Text for analysis START

Hacker News new | comments | show | ask | jobs | submit login
Userland PCI drivers (netbsd.org)
105 points by wean_irdeh 28 days ago | hide | past | web | favorite | 54 comments

I remember seeing the PCI userspace option in the Linux kernel menuconfig and wondered why anyone would do that, and then a few years ago at Kiwicon I saw my first use case. A presenter was trying to hack a Cisco router.

Older Cisco routers ran IOS directly on proprietary hardware. At some point, Cisco decided to switch to Intel hardware but didn't port their kernel. They use a Linux kernel and ran IOS as a huge 50MB+ binary. The guy doing the talk got shell access and only found one ethernet device when running ifconfig. The actual switching hardware was being handled in userspace by the large binary.

I'm guessing they probably just wrote some shim layers to connect their PCI drivers up to the userspace PCI Linux API.

Well, most of the magic of hardware routers also comes in the form of hardware acceleration of the actual data plane - ie. L3 switching - on the silicon itself. That's what makes them fast and so expensive. That sort of mechanism doesn't map nicely into the Linux interface paradigm (unless you do things like exporting kernel routes into the hardware, but that's borderline absurd).

I think even if the driver were to be implemented in kernelspace, it would still probably not expose any of it's physical interfaces to userspace as plain ethernet devices, maybe apart from virtual/mgmt ones to run SSH on, and perhaps one so that the kernel can handle packets that the router doesn't have flows programmed for (like in OpenFlow).

> That sort of mechanism doesn't map nicely into the Linux interface paradigm (unless you do things like exporting kernel routes into the hardware, but that's borderline absurd).

Text for analysis END
Data provided START

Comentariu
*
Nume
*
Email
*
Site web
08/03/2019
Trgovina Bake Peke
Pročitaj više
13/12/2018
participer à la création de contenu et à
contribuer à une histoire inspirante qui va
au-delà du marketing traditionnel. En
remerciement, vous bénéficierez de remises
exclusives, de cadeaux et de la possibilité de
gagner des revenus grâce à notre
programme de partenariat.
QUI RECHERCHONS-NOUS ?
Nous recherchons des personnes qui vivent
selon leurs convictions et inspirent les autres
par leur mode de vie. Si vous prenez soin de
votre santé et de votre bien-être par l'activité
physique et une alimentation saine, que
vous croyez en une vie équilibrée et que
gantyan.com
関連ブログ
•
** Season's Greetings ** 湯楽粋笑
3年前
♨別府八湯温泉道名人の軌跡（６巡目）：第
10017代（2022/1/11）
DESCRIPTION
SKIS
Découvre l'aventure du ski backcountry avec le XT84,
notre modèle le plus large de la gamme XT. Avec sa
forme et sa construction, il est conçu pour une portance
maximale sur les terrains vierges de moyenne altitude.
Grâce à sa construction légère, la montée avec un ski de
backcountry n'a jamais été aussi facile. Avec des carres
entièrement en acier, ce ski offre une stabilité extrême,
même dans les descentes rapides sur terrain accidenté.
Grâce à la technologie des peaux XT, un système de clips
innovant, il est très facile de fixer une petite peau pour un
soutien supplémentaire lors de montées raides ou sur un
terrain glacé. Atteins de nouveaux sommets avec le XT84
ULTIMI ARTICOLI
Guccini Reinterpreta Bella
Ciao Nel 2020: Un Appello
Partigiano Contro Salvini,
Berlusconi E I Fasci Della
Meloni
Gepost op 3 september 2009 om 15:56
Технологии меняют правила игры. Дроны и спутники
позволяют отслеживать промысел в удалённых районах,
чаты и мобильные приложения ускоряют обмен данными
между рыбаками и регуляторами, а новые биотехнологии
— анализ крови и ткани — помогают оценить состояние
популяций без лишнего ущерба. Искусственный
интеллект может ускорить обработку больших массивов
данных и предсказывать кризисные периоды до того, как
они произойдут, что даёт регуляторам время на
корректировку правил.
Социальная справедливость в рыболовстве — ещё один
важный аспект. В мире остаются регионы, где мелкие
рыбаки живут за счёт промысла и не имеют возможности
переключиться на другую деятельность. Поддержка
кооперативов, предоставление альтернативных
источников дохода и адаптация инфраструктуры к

Data provided END

**Task brief:** Pick up the Hacker News thread on userland PCI drivers, shown before the listing, and continue it after its last line.

**Result for this task:**
Not absurd at all. Cumulus (which I cofounded) does exactly that. There are >1000 customers, including several of the largest cloud operators in the world.

It works really well in practice, since you can just fall back to the kernel for non-fast-path stuff like ARP. IOS/NXOS implement ARP (and everything else) themselves. We can just use the kernel's implementation.

The idea is essentially to use the lightning fast forwarding ASIC as a hardware accelerator for the networking functionality the kernel already has.

> I think even if the driver were to be implemented in kernelspace, it would still probably not expose any of it's physical interfaces to userspace as plain ethernet devices, maybe apart from virtual/mgmt ones to run SSH on, and perhaps one so that the kernel can handle packets that the router doesn't have flows programmed for (like in OpenFlow).

That's basically how switch development works in a nutshell, look at Broadcom's OpenNSL.

Isn't switchdev supposed to provide a way to make an interface to in-silicon forwarding engines?

For years and years, the X server was effectively a userspace device driver. It would map the configuration registers and the framebuffer and do everything outside the kernel. And it worked fine, for the most part.

Once GPUs arrived, the ability to do latency-critical management of the device state became important and the register management moved into the kernel. But for traditional framebuffers the device setup was for the most part done once, and there's no particular need for that to be managed outside userspace.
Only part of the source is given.